10 Feb 2020 / regulation Print

Regaining public trust in bankers is 'difficult'

The challenge to improving banking culture is that each institution sets its own parameters, aUCD conference has heard.

The 6 February gathering at UCD Sutherland School of Law heard from regulators from the Federal Reserve Bank of New York and the Federal Reserve Bank of Minneapolis as well as chair of the Irish Banking Culture Board Mr Justice John Hedigan.

Regardless of geography, regulators want institutions to speak up, attendees heard.

Roundtable

The half-day event included a roundtable with retail banking leaders from KBC and Permanent TSB.

The evolving nature of bank culture was highlighted but the key challenge is to balance the legitimate interests of all stakeholders. 

The conference heard that banking culture can be improved with:

  • clear communication methods using simple and understandable language,
  • better listening skills,
  • improving complaints management,
  • allowing employees to learn by doing,
  • closing any gap between business strategy and customer needs,
  • establishing an environment where people can speak up in safety.

Global phenomenon

IBCB chair Mr Justice John Hedigan told the conference “This is a global phenomenon.

“Regulating banking culture is the cutting edge of modern society, and Ireland is at the cutting edge in this regard,” he said.

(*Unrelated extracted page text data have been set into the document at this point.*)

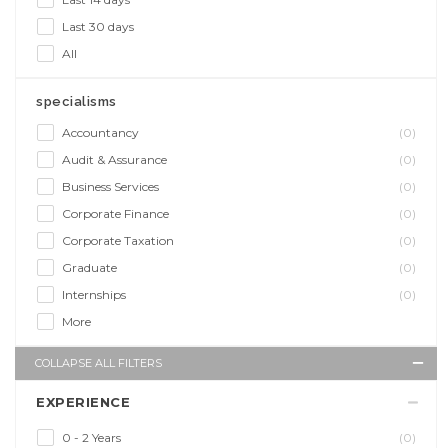
Last 30 days
All
specialisms
Accountancy
(0)
Audit & Assurance
(0)
Business Services
(0)
Corporate Finance
(0)
Corporate Taxation
(0)
Graduate
(0)
Internships
(0)
More
COLLAPSE ALL FILTERS
EXPERIENCE
0 - 2 Years
(0)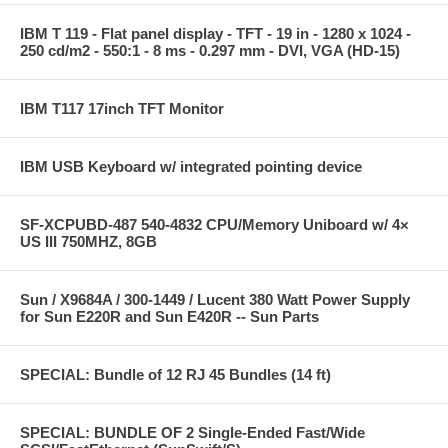
IBM T 119 - Flat panel display - TFT - 19 in - 1280 x 1024 -
250 cd/m2 - 550:1 - 8 ms - 0.297 mm - DVI, VGA (HD-15)
IBM T117 17inch TFT Monitor
IBM USB Keyboard w/ integrated pointing device
SF-XCPUBD-487 540-4832 CPU/Memory Uniboard w/ 4×
US III 750MHZ, 8GB
Sun / X9684A / 300-1449 / Lucent 380 Watt Power Supply
for Sun E220R and Sun E420R -- Sun Parts
SPECIAL: Bundle of 12 RJ 45 Bundles (14 ft)
SPECIAL: BUNDLE OF 2 Single-Ended Fast/Wide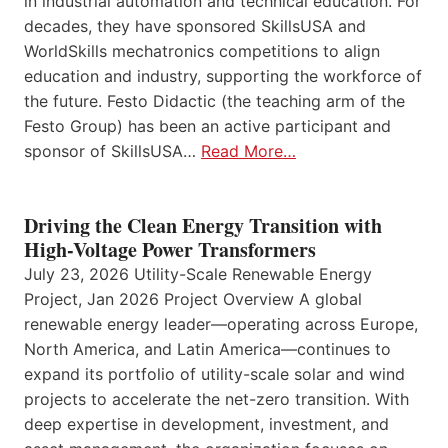
in industrial automation and technical education. For
decades, they have sponsored SkillsUSA and
WorldSkills mechatronics competitions to align
education and industry, supporting the workforce of
the future. Festo Didactic (the teaching arm of the
Festo Group) has been an active participant and
sponsor of SkillsUSA…
Read More…
Driving the Clean Energy Transition with
High-Voltage Power Transformers
July 23, 2026 Utility-Scale Renewable Energy
Project, Jan 2026 Project Overview A global
renewable energy leader—operating across Europe,
North America, and Latin America—continues to
expand its portfolio of utility-scale solar and wind
projects to accelerate the net-zero transition. With
deep expertise in development, investment, and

He said that the IBCB’s aim is to rebuild trust in banking, but it can only do this by promoting the highest standards of behaviour and professionalism.

This will take time, Mr Justice Hedigan said but the IBCB’s focus is to change culture in the banks. 

'On a path'

“We are on a path to something a lot better than where we have been. We can all do better and we can dare to believe that we can make a difference and a significant one.

“Regaining the public’s trust is difficult and a long-term project. Now is the time. There has never been a more significant time to address the issues in the banking sector,” he said.

Ciaran Walker of Eversheds Sutherland said “As the retail banks know to their cost, getting culture wrong is increasingly damaging to their bottom line and reputations.